Mosaic of Life
Some time ago, I did a mosaic workshop – my first. I went with a few possible designs, picked one, hoping perhaps to come home with a trivet. Our tutor was excellent but I still didn’t expect it to be easy. It wasn’t but while it wasn’t killingly hard, it was a challenge. As I went on, I realised that doing mosaics is a pretty good metaphor for much of life.
We start with a good design but as we choose and cut the tiles to fit, we find ourselves hedged by the limitations of the materials. Tiles are shifted around as we try to capture the sense of the picture and maintain a sense of flow. While fingers can be caught in the cutters or cut on the sharp edges of the tiles, the most deflating part is that in looking too closely at the work one loses the idea of picture as a whole. This makes one too critical which then deflates enthusiasm, leading to a sense of defeat and the temptation to give up.

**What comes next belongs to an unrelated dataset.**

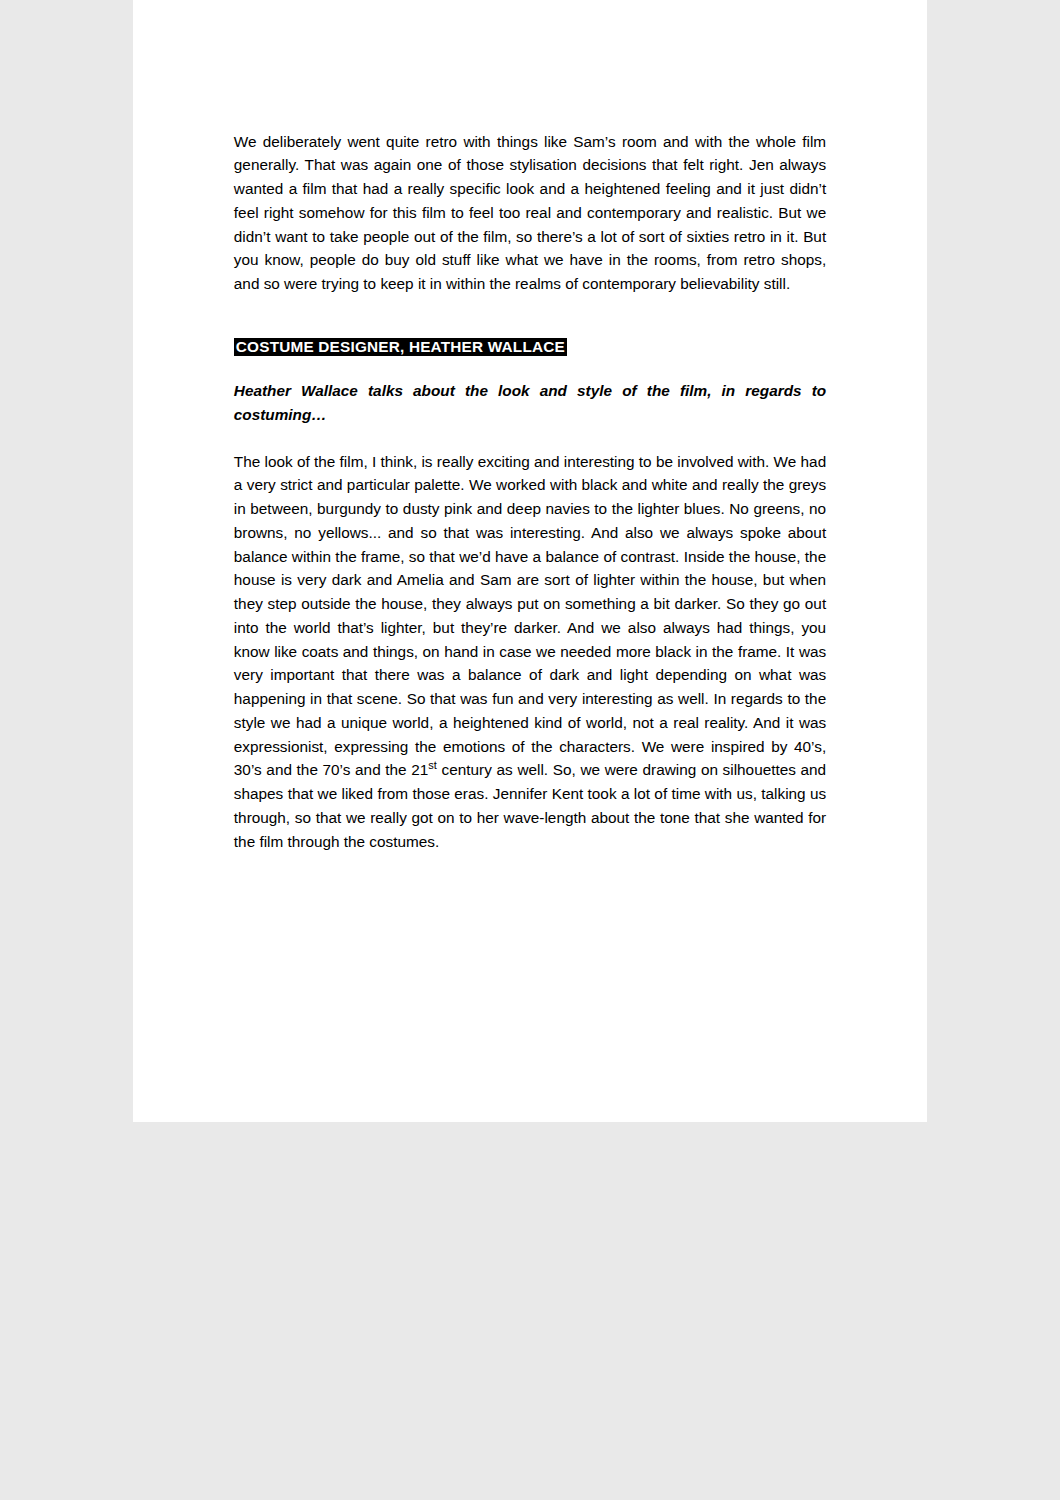We deliberately went quite retro with things like Sam’s room and with the whole film generally. That was again one of those stylisation decisions that felt right. Jen always wanted a film that had a really specific look and a heightened feeling and it just didn’t feel right somehow for this film to feel too real and contemporary and realistic. But we didn’t want to take people out of the film, so there’s a lot of sort of sixties retro in it. But you know, people do buy old stuff like what we have in the rooms, from retro shops, and so were trying to keep it in within the realms of contemporary believability still.
COSTUME DESIGNER, HEATHER WALLACE
Heather Wallace talks about the look and style of the film, in regards to costuming…
The look of the film, I think, is really exciting and interesting to be involved with. We had a very strict and particular palette. We worked with black and white and really the greys in between, burgundy to dusty pink and deep navies to the lighter blues. No greens, no browns, no yellows... and so that was interesting. And also we always spoke about balance within the frame, so that we’d have a balance of contrast. Inside the house, the house is very dark and Amelia and Sam are sort of lighter within the house, but when they step outside the house, they always put on something a bit darker. So they go out into the world that’s lighter, but they’re darker. And we also always had things, you know like coats and things, on hand in case we needed more black in the frame. It was very important that there was a balance of dark and light depending on what was happening in that scene. So that was fun and very interesting as well. In regards to the style we had a unique world, a heightened kind of world, not a real reality. And it was expressionist, expressing the emotions of the characters. We were inspired by 40’s, 30’s and the 70’s and the 21st century as well. So, we were drawing on silhouettes and shapes that we liked from those eras. Jennifer Kent took a lot of time with us, talking us through, so that we really got on to her wave-length about the tone that she wanted for the film through the costumes.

The trick to mosaics is, while giving care to the detail, to let the sense of the whole picture determine the work.
As we live our lives, we can become so swamped by its daily demands and duties that we can feel that we have lost the plot. When things get tough, this is the time when we most need to step back and try to see things in the big picture, and the biggest and best picture is the way God looks at our life, that is with love. In the light of that love, we can start to see the design that is being drawn in our lives and we will discover that mess and muddle is often the place of God’s best, creative design.
Loving God, give me a glimpse now and then of the big picture you are drawing in my life and let it give me the confidence to lovingly face my daily challenges. I ask this in Jesus’ name, confident that you will hear me.